Тверь как столица самостоятельного княжества представляет собой одну из великих случайностей русской истории. Лишенное древней традиции и
перспектив территориального роста, малонаселенное и бедное хорошими почвами, Тверское княжество вполне могло бы через несколько десятилетий своего существования вновь раствориться среди лесов, рек и болот, из которых оно так неожиданно восстало к жизни в середине XIII в. Этого, однако, не произошло. Напротив, на берегах Волги сложилось сильное и устойчивое государство, длительное время претендовавшее на первенство в Северо-Восточной Руси и поглощенное Москвой лишь в самую последнюю очередь, несмотря на соседство тверских земель с московскими.

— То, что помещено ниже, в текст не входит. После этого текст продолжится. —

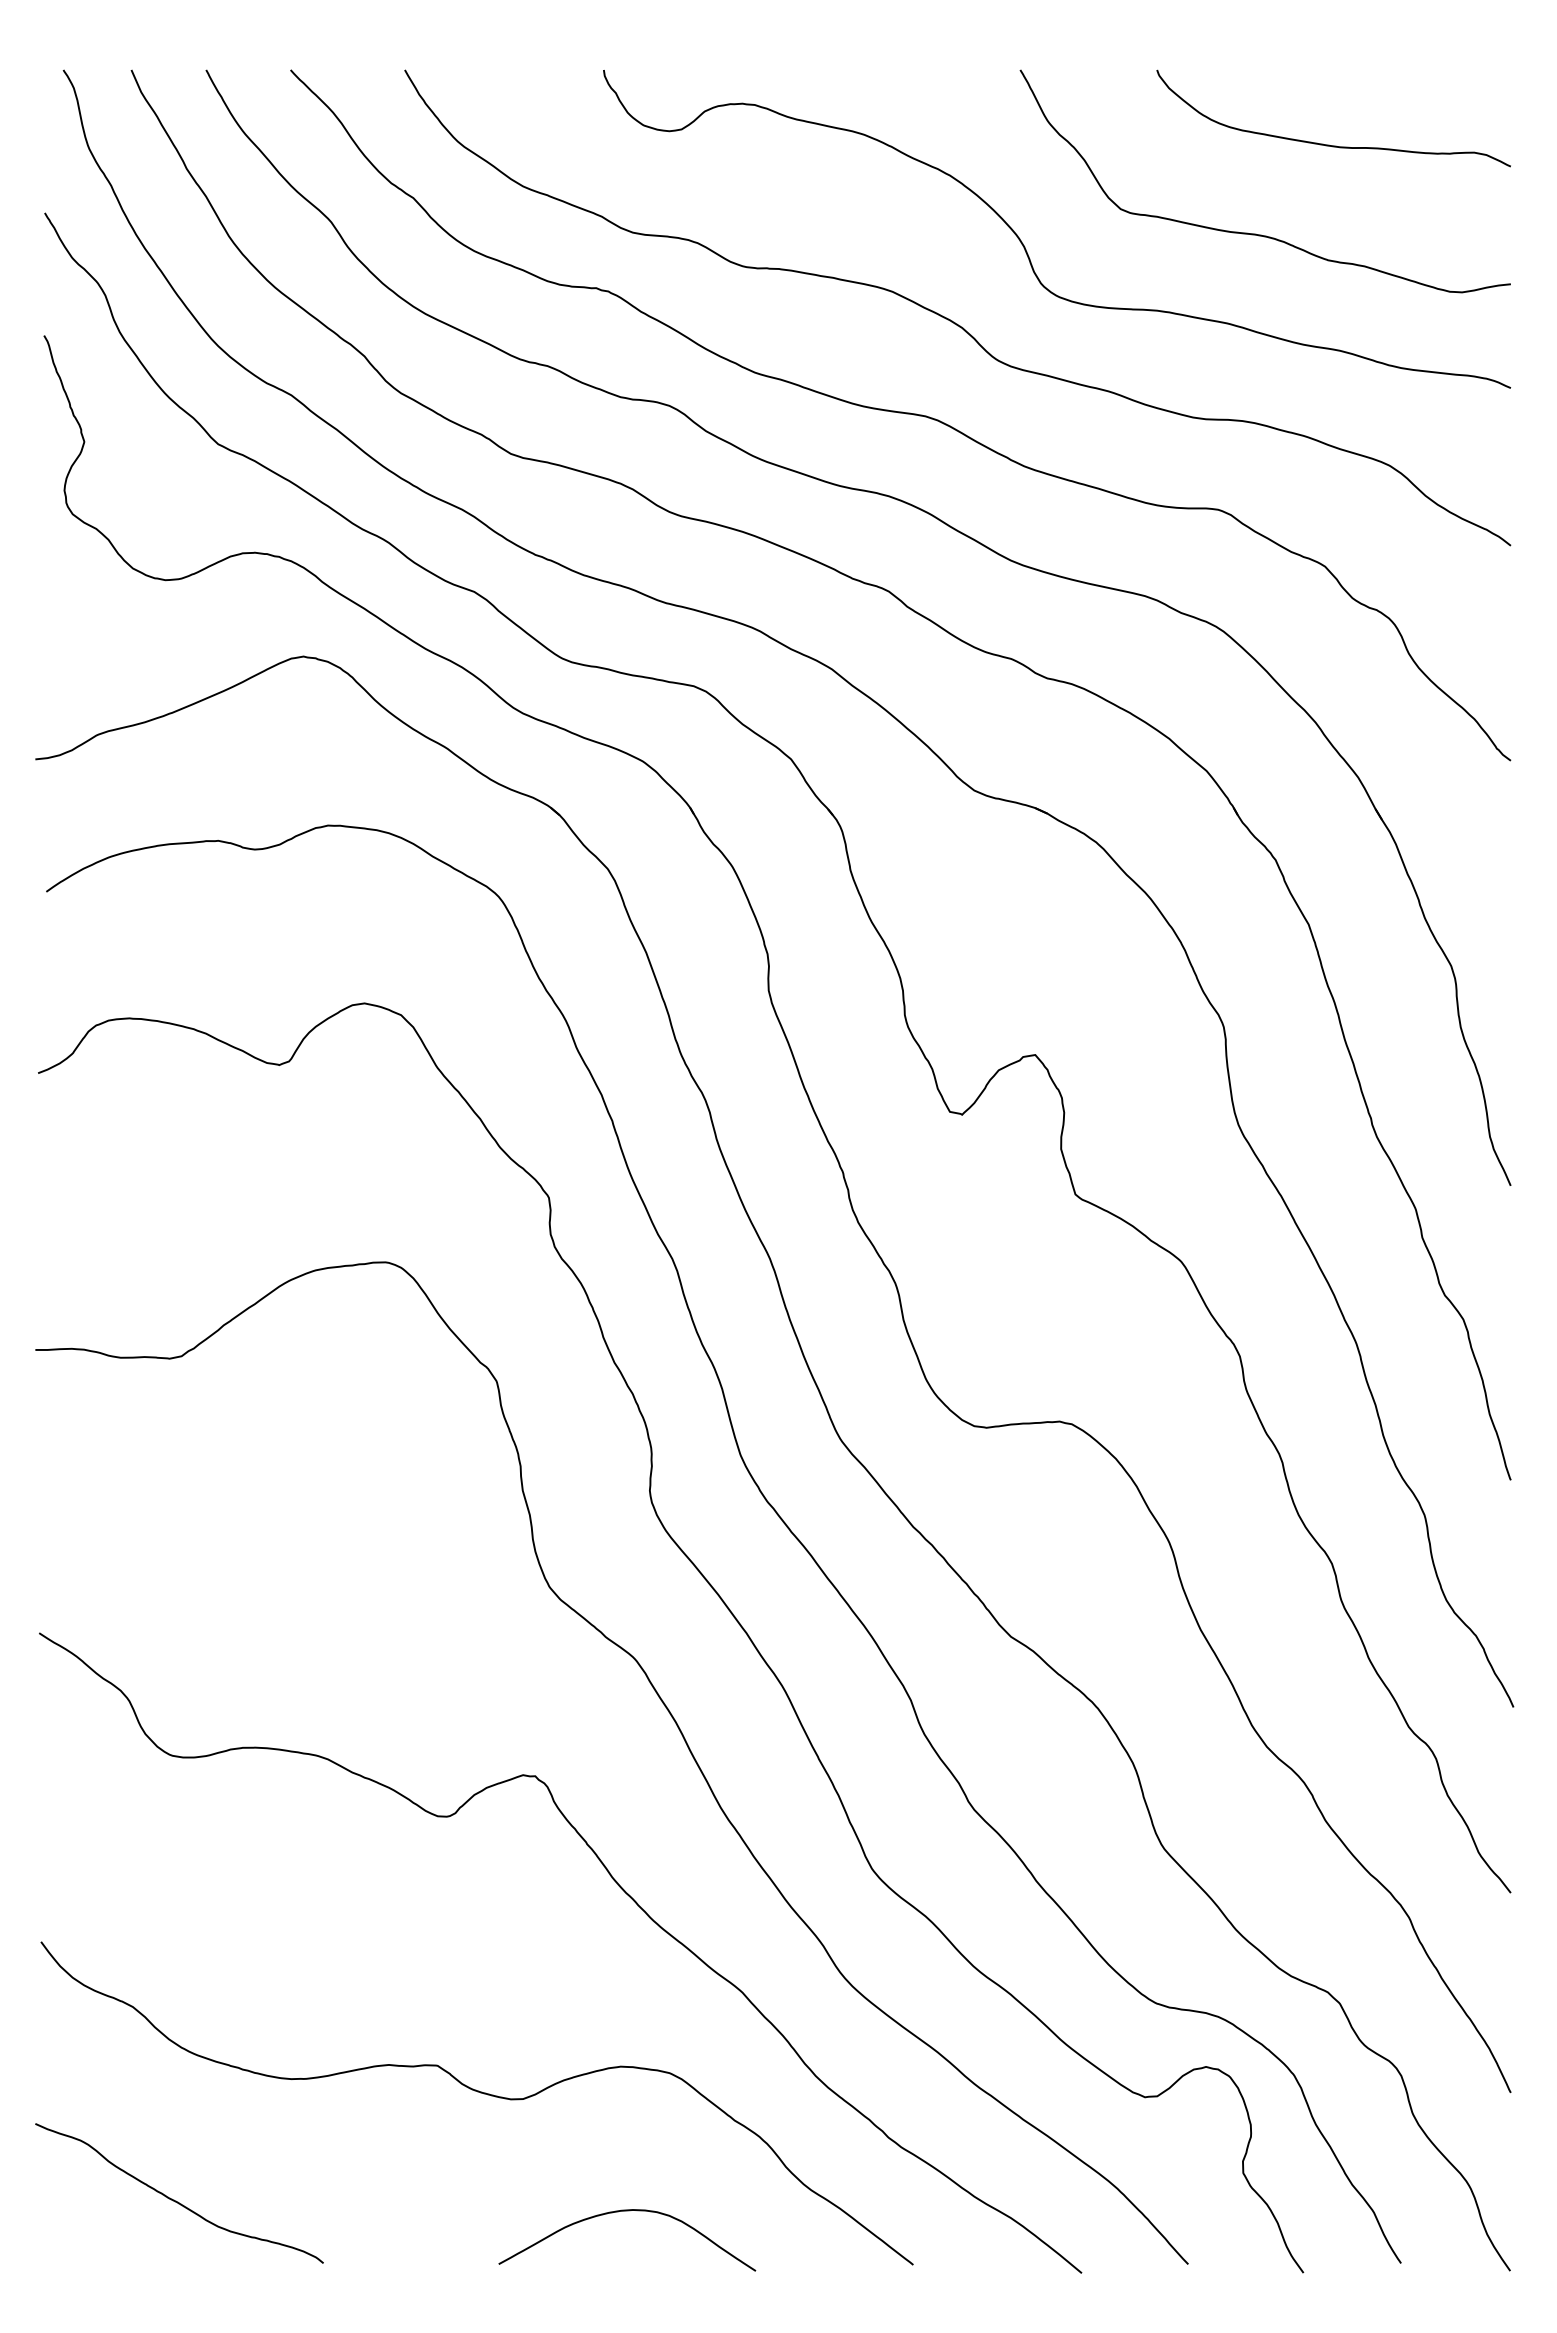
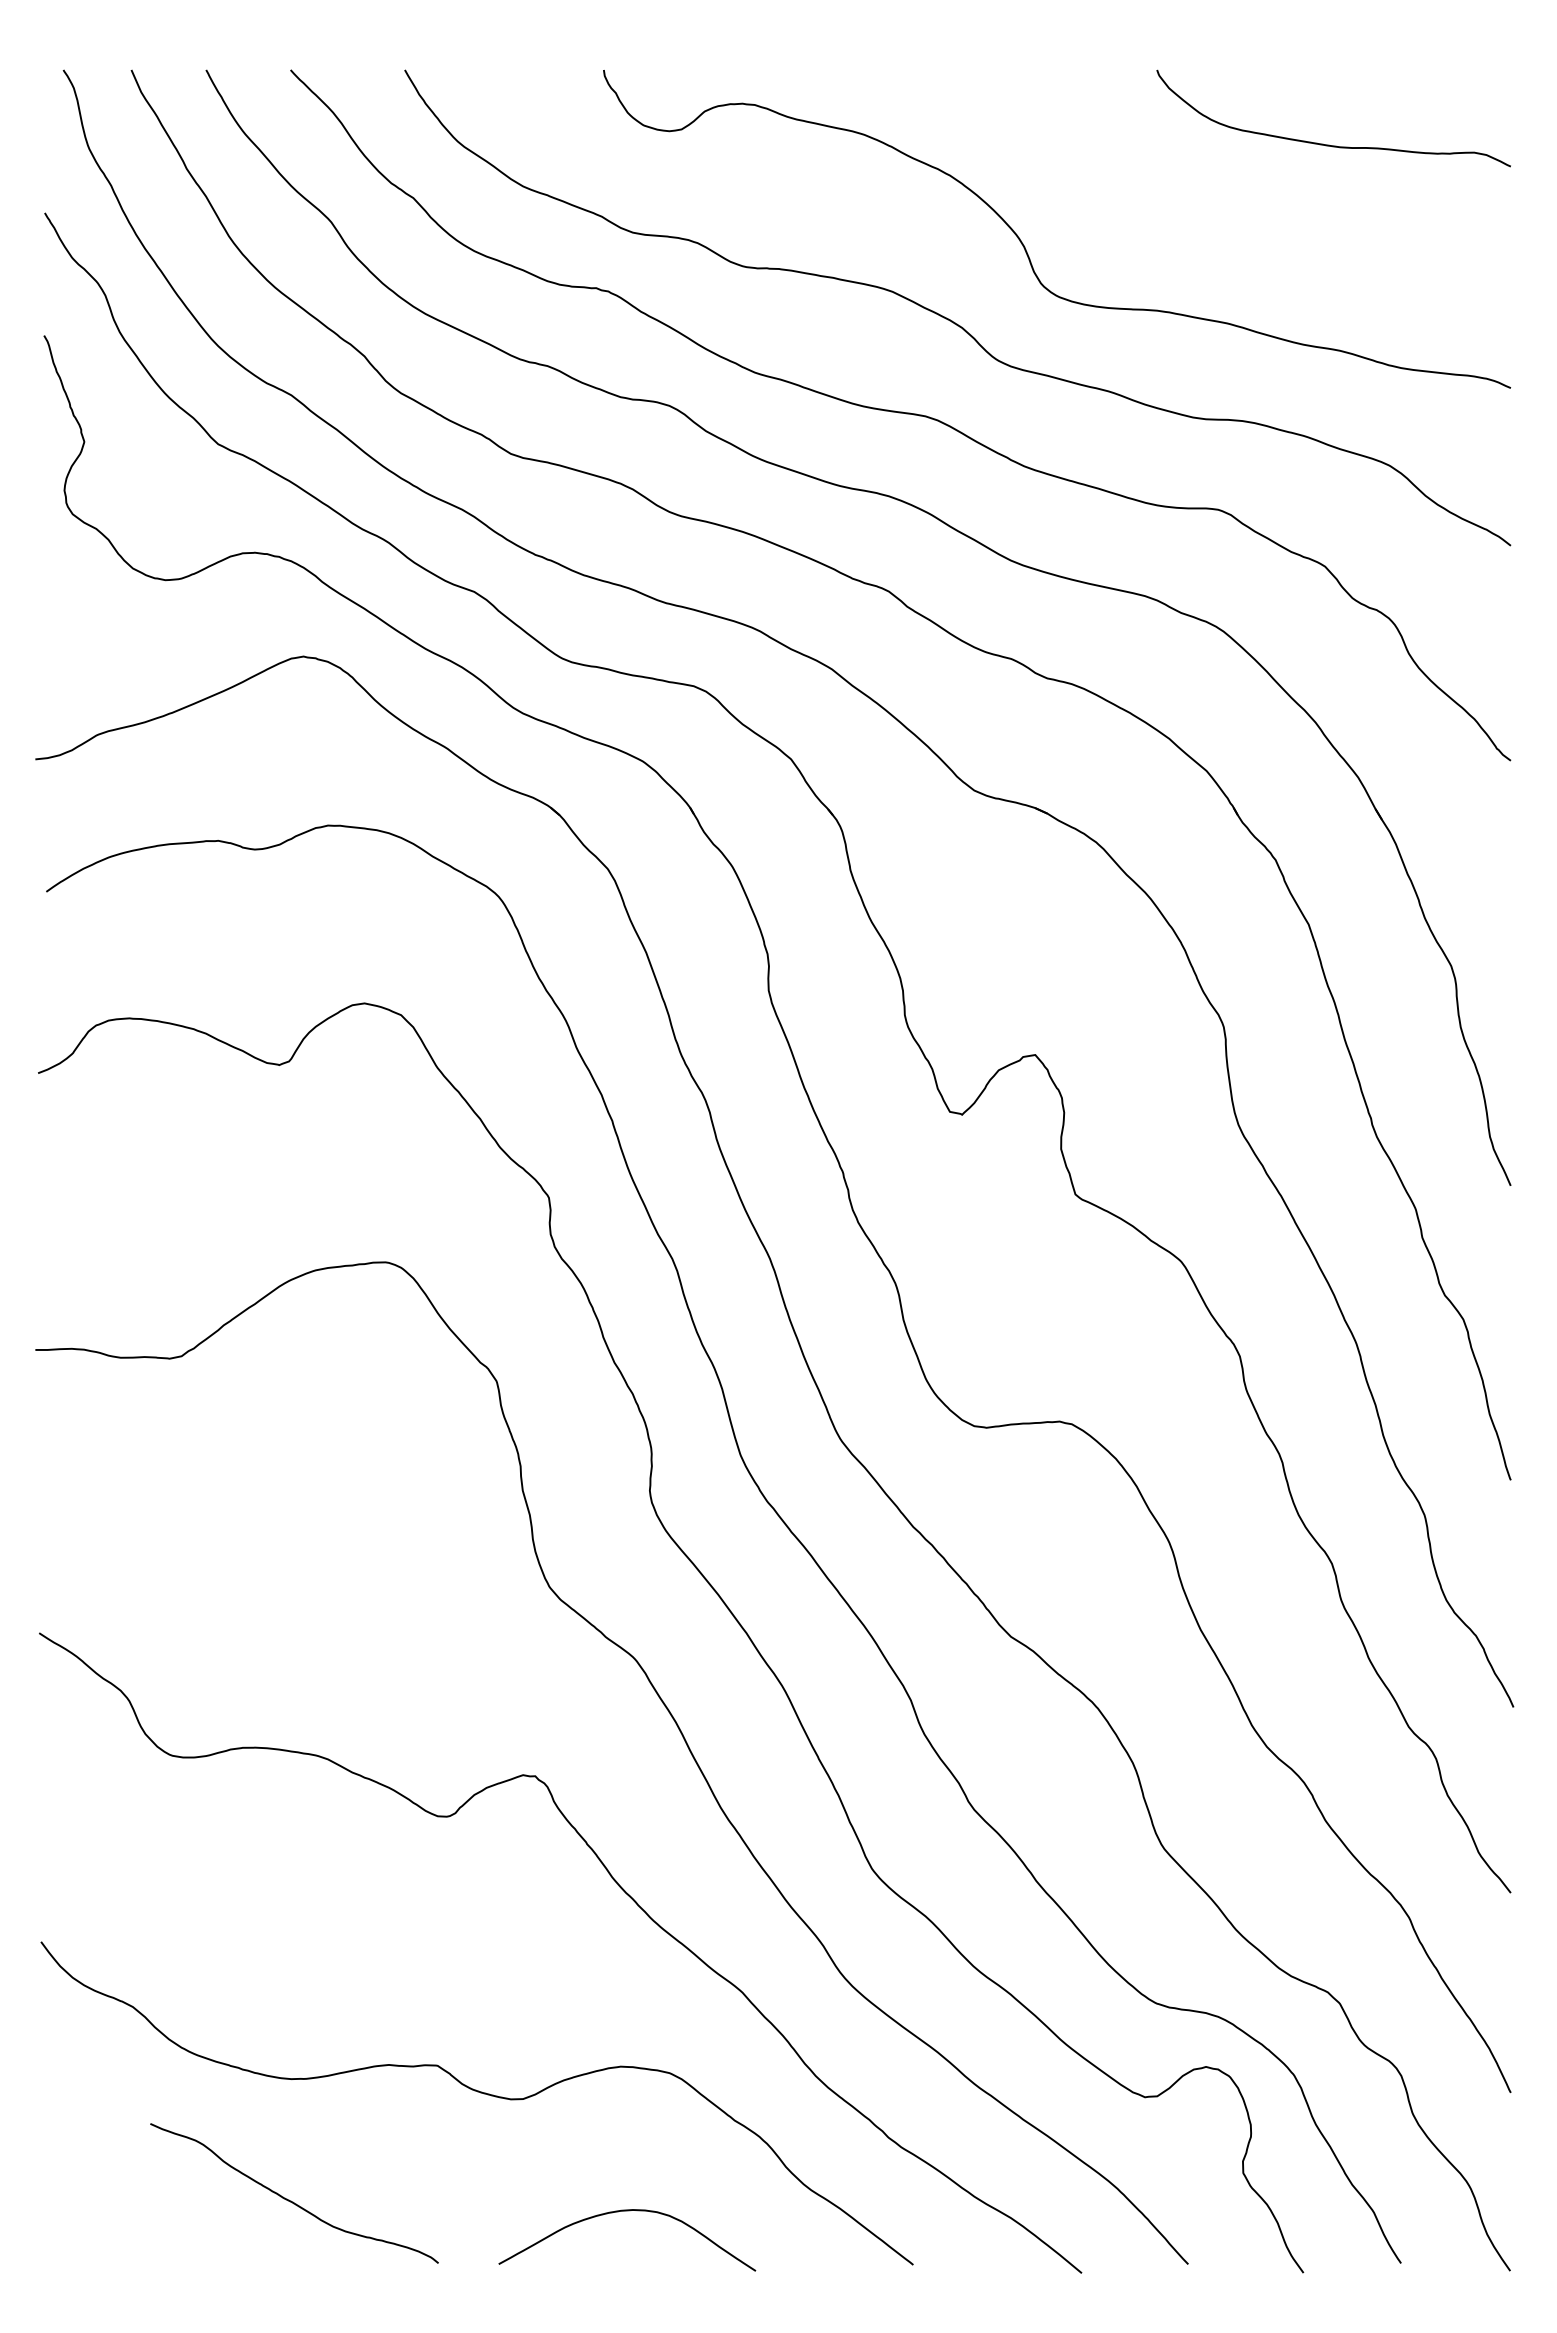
curve at (1256, 233): present -> none
curve at (176, 2200) position: (176, 2200) -> (291, 2200)
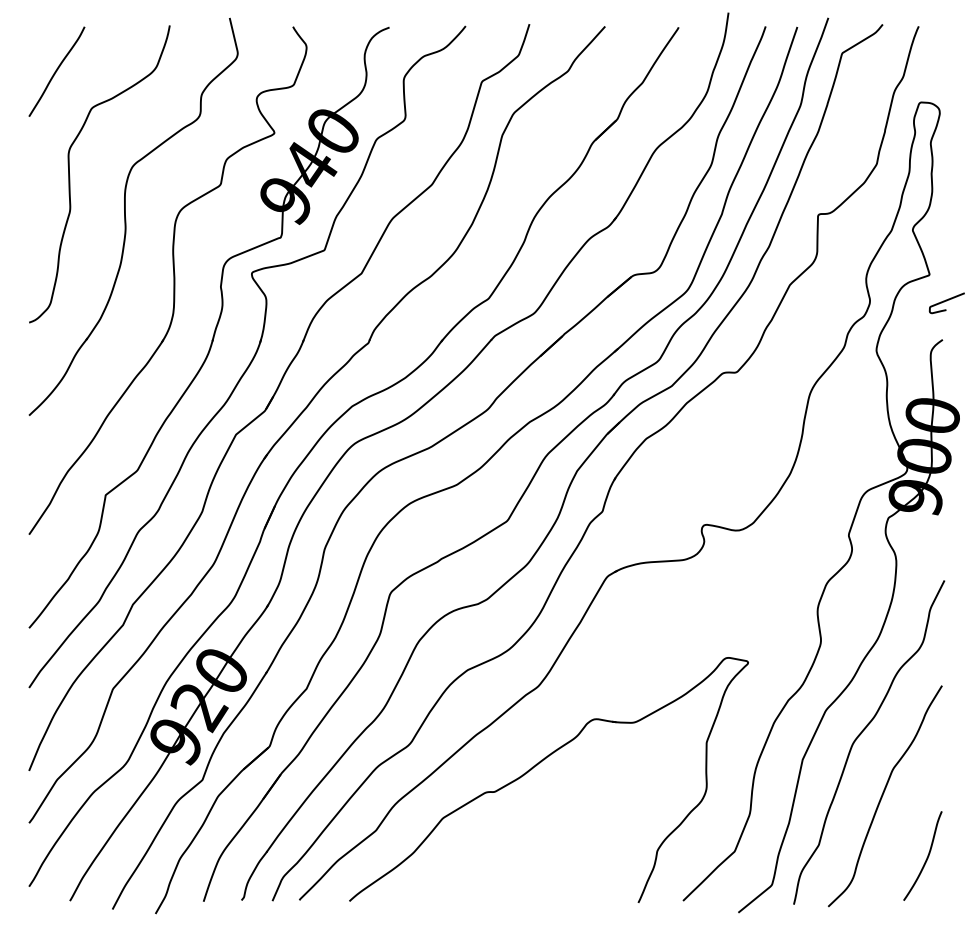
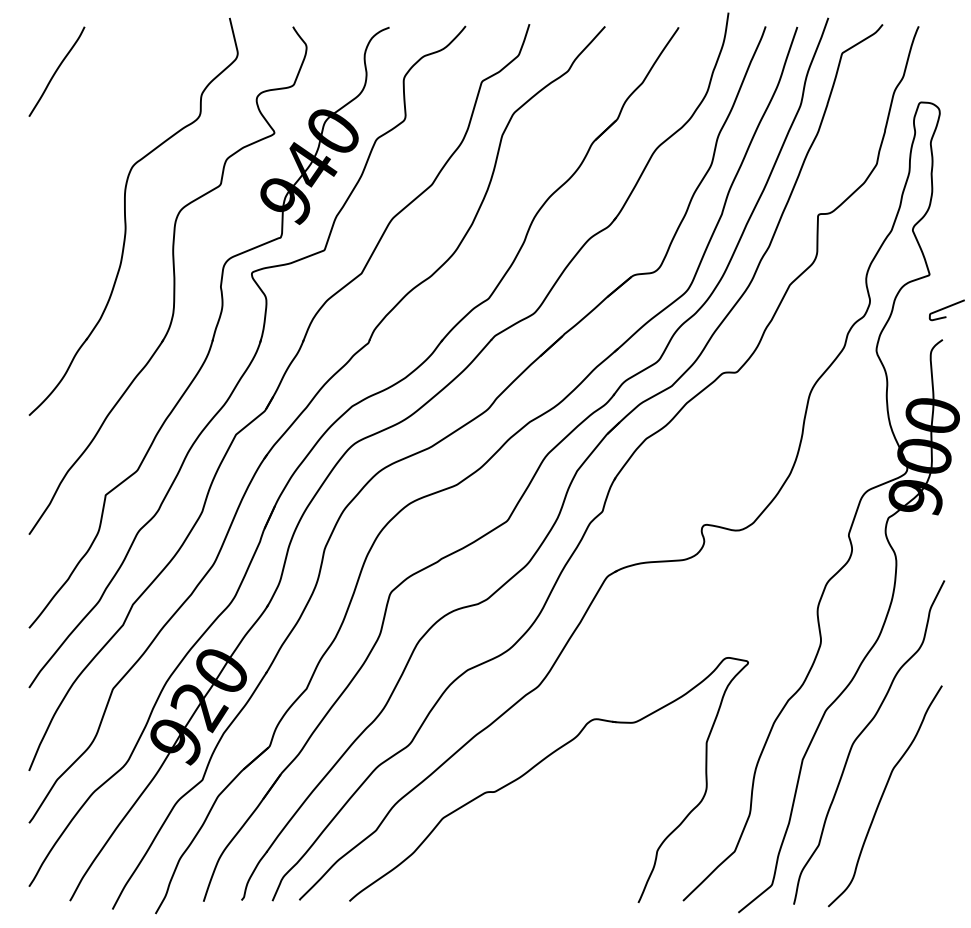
curve at (70, 176): present -> none
curve at (946, 301) position: (946, 301) -> (946, 308)
curve at (926, 857): present -> none
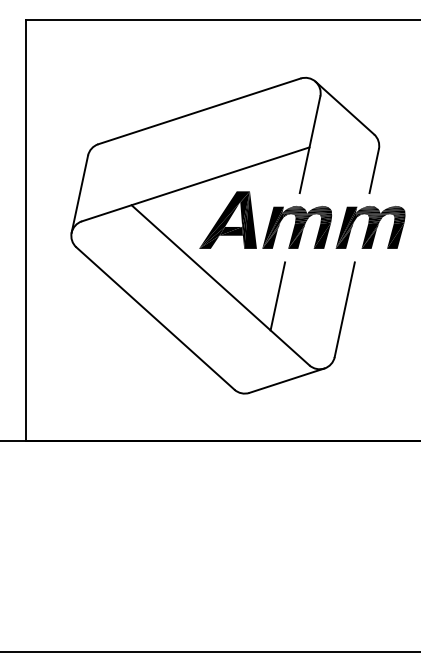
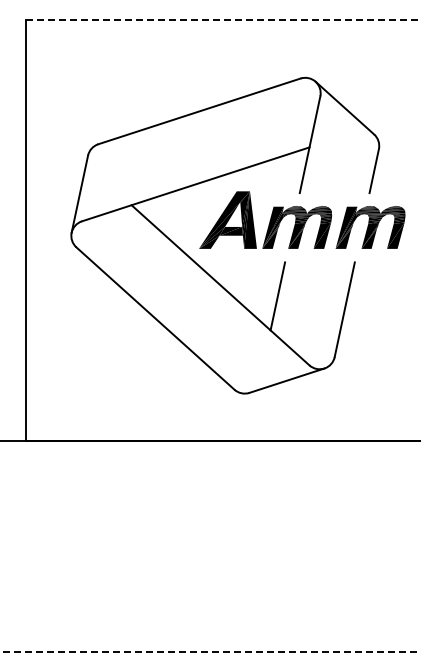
line at (223, 20): solid -> dashed
line at (211, 651): solid -> dashed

Причины такого развития Тверского княжества также следует искать в его предыстории, но предыстории более ранней, чем события в Верхневолжье XII — начала XI II в. Сильнейшее влияние на Тверское княжество оказали киевские и владимирские политические традиции, воспринятые тверскими князьями. Существенно отличаясь от большинства русских земель по своему происхождению, военной организации, силе княжеской власти, Тверь, тем не менее, вступила в большую политическую игру Северо-Восточной Руси, согласившись “играть” по издревле существовавшим правилам.